Childress: I enjoy doing conservation work and I enjoy working with the youth. I've had so many great adventures in the outdoors that it's hard to pick one single hunting story that stands out. I've been from to Kyrgyzstan to Mongolia to Russia to New Zealand. I've been to Africa probably nine times now, and I'm going back in 2010. Most of these hunts you have to book out three or four years in advance, two or three years at least on the real good ones, because of the permits that you have to have and because they only take so many people.
Q: So when someone's giving you a hard time about being in Mongolia while a race is going on, they just don't understand, do they?

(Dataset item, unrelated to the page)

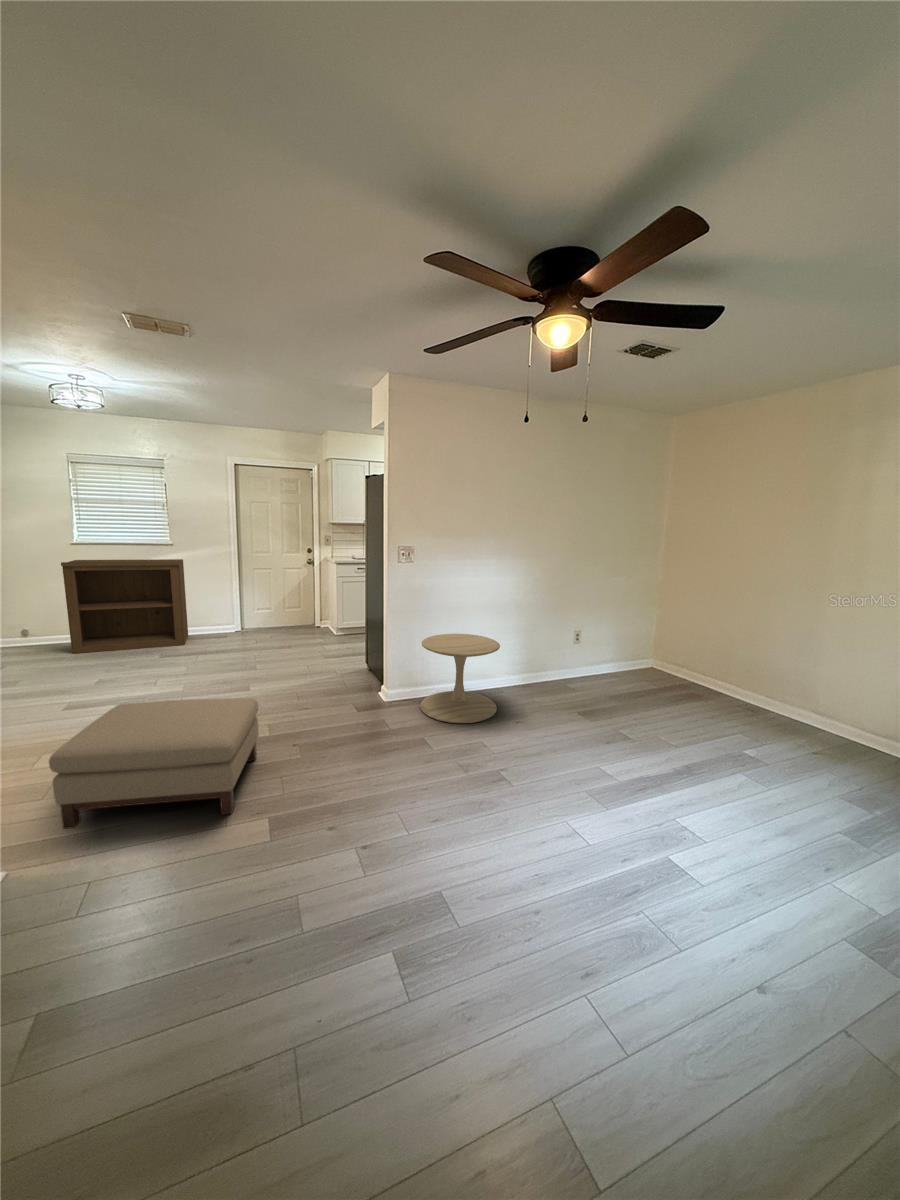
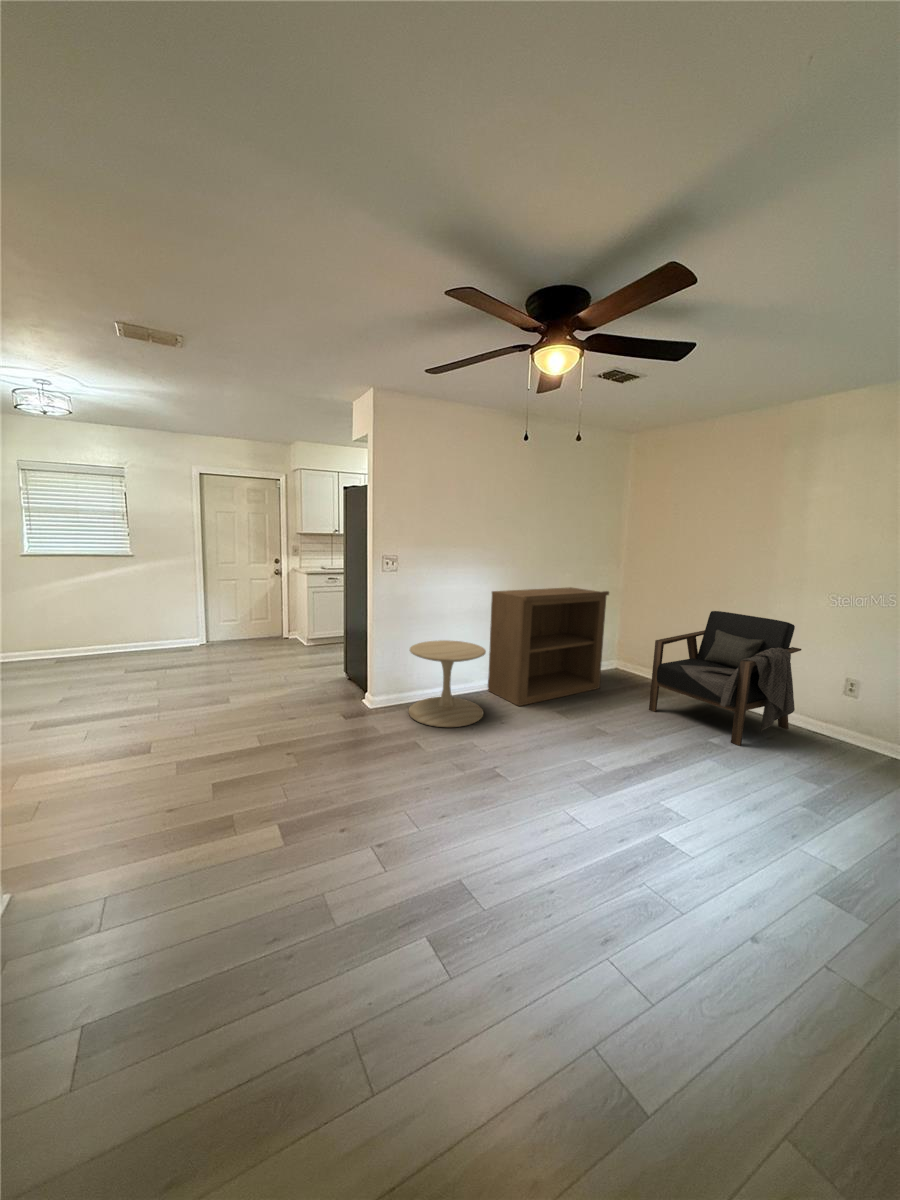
bookshelf: present [61,559,188,653] -> present [488,587,609,706]
armchair: none [676,609,852,758] -> present [649,611,801,746]
ottoman: present [49,698,258,829] -> none [48,709,255,849]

Childress: And if the race schedule changes, you've just got to go hunting. I used to never leave [the races] to go hunting, but in '85 or '86 I went on my first big-game hunt up in British Columbia -- and it was quite an adventure. I got hooked on it then. I've been able to get North American Grand Slam. I've been able to get the Big Five and the Dangerous Seven in Africa. The 29 North American animals.
Q: For us hunting novices, what makes up the Dangerous Seven in Africa?
Childress: Lion, leopard, buffalo, elephant, rhino, hippo and crocodile.
Q: Which of those was the hardest for you to get?
Childress: Probably the lion -- because of the caliber of the lion I wanted to get. I probably could have shot a lion the first time out, but I went back five times before I picked out the one I wanted.
Q: What were you looking for in your trophy lion?
Childress: A big, black-maned lion. An old, old one. I looked at a lot of lions over the time before I found the one I really wanted.
Q: What do you enjoy so much about hunting?
Childress: Just being outdoors and getting away and being yourself. I've got two grandsons who love the outdoors. I love being with them and watching them. They've been hunting since they were 7 or 8 years old. As long as you teach them safety, they're fine. Those two young men know so much about safety now that they can teach grown men about it. You need to be well taught about how to handle guns and respect guns.
If we don't protect our rights to have guns, the only ones who have 'em will be the outlaws. And we can't have that. That's one of the key things about the NRA.